Prosthetists make precise adjustments to millimeter level

Masakatsu Nakashima does maintenance work on an artificial leg in Hanamaki, Iwate Prefecture. (Credit: The Yomiuri Shimbun)

About 100 prosthetists are on hand to make repairs, and provide adjustments and maintenance for artificial limbs and other orthotic devices for athletes participating in the Tokyo Paralympics -- free of charge and with millimeter-level precision.

"I want to do my best to help the athletes reach their full potential," said Masakatsu Nakashima, 32, a prosthetist from Kitakami, Iwate Prefecture, who was dispatched to the event for the first time.

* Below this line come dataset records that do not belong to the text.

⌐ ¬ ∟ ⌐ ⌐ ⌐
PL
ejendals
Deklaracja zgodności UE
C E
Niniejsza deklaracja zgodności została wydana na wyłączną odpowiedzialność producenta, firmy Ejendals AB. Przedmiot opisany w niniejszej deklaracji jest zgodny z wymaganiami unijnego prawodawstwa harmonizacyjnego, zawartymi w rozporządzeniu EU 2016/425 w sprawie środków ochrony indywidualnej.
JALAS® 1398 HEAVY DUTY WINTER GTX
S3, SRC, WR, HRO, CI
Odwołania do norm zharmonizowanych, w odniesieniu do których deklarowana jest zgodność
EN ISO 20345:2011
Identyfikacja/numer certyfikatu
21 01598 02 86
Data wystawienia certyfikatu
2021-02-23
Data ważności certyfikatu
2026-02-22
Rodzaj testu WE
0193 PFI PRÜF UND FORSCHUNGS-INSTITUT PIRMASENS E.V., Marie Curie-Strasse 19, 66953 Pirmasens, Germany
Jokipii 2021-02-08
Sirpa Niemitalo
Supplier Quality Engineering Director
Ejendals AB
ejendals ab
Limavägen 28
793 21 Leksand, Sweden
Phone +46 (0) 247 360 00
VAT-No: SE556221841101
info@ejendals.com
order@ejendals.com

The repair service center at the Olympic Village and repair booths at venues have been operated by Ottobock SE & Co., a German medical and welfare equipment maker, since the 1988 Seoul Games. From Japan, 14 prosthetists are joining the team at the Tokyo Games.

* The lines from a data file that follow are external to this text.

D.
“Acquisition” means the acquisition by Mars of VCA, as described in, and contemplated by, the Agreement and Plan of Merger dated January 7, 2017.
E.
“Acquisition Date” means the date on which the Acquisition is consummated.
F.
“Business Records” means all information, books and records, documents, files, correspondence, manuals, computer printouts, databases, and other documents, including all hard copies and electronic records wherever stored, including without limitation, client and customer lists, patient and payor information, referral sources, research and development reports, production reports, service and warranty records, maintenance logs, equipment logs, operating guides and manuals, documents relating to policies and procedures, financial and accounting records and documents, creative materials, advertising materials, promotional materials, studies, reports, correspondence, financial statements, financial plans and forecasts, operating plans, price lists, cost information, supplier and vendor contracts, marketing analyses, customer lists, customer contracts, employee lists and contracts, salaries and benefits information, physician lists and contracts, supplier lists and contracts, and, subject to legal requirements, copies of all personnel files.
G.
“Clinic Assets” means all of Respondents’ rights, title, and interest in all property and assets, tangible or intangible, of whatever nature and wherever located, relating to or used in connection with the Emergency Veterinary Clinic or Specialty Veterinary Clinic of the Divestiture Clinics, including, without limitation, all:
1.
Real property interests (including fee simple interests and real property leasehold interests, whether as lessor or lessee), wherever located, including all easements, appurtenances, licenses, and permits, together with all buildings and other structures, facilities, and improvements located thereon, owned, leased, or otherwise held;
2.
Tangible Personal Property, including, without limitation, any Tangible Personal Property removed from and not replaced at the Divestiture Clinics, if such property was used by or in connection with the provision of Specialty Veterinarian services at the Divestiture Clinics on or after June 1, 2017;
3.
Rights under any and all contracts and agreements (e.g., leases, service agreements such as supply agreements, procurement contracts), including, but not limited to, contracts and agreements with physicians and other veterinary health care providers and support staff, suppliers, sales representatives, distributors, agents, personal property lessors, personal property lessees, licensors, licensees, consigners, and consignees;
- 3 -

Nakashima was assigned to the Games team from P.O. Innovation, based in Hanamaki, Iwate Prefecture, a prosthetic device manufacturing and sales company where he works, as he can repair all types of prosthetic legs, orthotics and wheelchairs.

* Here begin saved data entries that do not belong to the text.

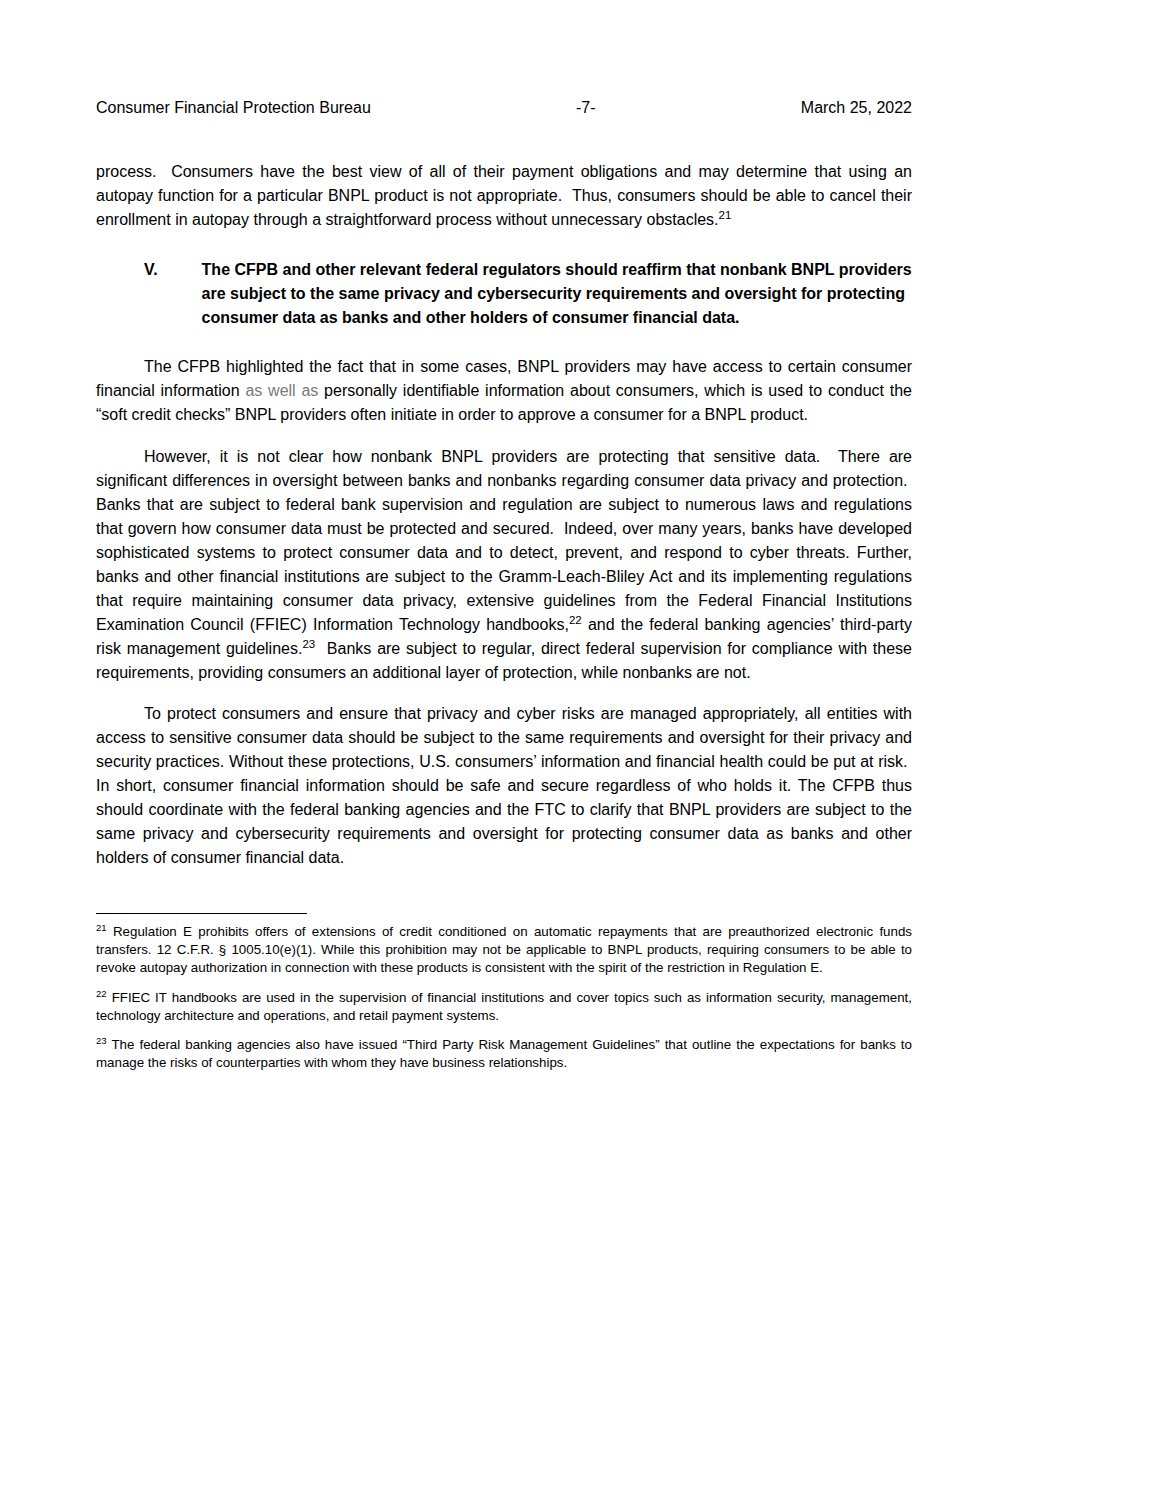Consumer Financial Protection Bureau
-7-
March 25, 2022
process. Consumers have the best view of all of their payment obligations and may determine that using an autopay function for a particular BNPL product is not appropriate. Thus, consumers should be able to cancel their enrollment in autopay through a straightforward process without unnecessary obstacles.21
V.
The CFPB and other relevant federal regulators should reaffirm that nonbank BNPL providers are subject to the same privacy and cybersecurity requirements and oversight for protecting consumer data as banks and other holders of consumer financial data.
The CFPB highlighted the fact that in some cases, BNPL providers may have access to certain consumer financial information as well as personally identifiable information about consumers, which is used to conduct the “soft credit checks” BNPL providers often initiate in order to approve a consumer for a BNPL product.
However, it is not clear how nonbank BNPL providers are protecting that sensitive data. There are significant differences in oversight between banks and nonbanks regarding consumer data privacy and protection. Banks that are subject to federal bank supervision and regulation are subject to numerous laws and regulations that govern how consumer data must be protected and secured. Indeed, over many years, banks have developed sophisticated systems to protect consumer data and to detect, prevent, and respond to cyber threats. Further, banks and other financial institutions are subject to the Gramm-Leach-Bliley Act and its implementing regulations that require maintaining consumer data privacy, extensive guidelines from the Federal Financial Institutions Examination Council (FFIEC) Information Technology handbooks,22 and the federal banking agencies’ third-party risk management guidelines.23 Banks are subject to regular, direct federal supervision for compliance with these requirements, providing consumers an additional layer of protection, while nonbanks are not.
To protect consumers and ensure that privacy and cyber risks are managed appropriately, all entities with access to sensitive consumer data should be subject to the same requirements and oversight for their privacy and security practices. Without these protections, U.S. consumers’ information and financial health could be put at risk. In short, consumer financial information should be safe and secure regardless of who holds it. The CFPB thus should coordinate with the federal banking agencies and the FTC to clarify that BNPL providers are subject to the same privacy and cybersecurity requirements and oversight for protecting consumer data as banks and other holders of consumer financial data.
21 Regulation E prohibits offers of extensions of credit conditioned on automatic repayments that are preauthorized electronic funds transfers. 12 C.F.R. § 1005.10(e)(1). While this prohibition may not be applicable to BNPL products, requiring consumers to be able to revoke autopay authorization in connection with these products is consistent with the spirit of the restriction in Regulation E.
22 FFIEC IT handbooks are used in the supervision of financial institutions and cover topics such as information security, management, technology architecture and operations, and retail payment systems.
23 The federal banking agencies also have issued “Third Party Risk Management Guidelines” that outline the expectations for banks to manage the risks of counterparties with whom they have business relationships.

He began to aspire to a career in social welfare when he was a junior high school student. Nakashima remembers that a prosthetist welcomed him with a smile after he injured his back playing baseball, and asked him to make a mold of a support corset for him.

Wanting to help other people, he left his hometown in Miyako in the prefecture and went to the Niigata University of Health and Welfare in Niigata Prefecture to obtain a national qualification as a prosthetist.

After graduating, he returned to Hanamaki, because he wanted to work in a town that was hard-hit by the Great East Japan Earthquake.

When he was a young and inexperienced prosthetist, he made an artificial leg for a man who had lost his leg to an illness. Nakashima said he still remembers how the man's expression changed after seeing it, saying, "Now I can go home."

That impression remains engraved in his mind to this day. When seeing patients walk out of the hospital with prosthetic legs, he feels relief that he was able to help them return to society.

Making and maintaining a prosthetic limb is a process of communicating with the user and making sure that the user is truly satisfied. In the Paralympic Games, detailed adjustments are required until the athletes are satisfied.

"There is only a limited amount of time for the Games, and there may be [prosthetic or orthotic] parts they have never seen before. They have to communicate in a foreign language. There will be many hardships, but I hope they will gain experience through hard work," said Taro Kenmoku, the president of P.O. Innovation.

"I feel a lot of pressure because prosthetic devices can affect the athletes' whole careers," he said. But he intends to carry on as usual in a natural manner. "I want to give back to the ordinary users in Iwate Prefecture what I have learned from the Paralympics," he said.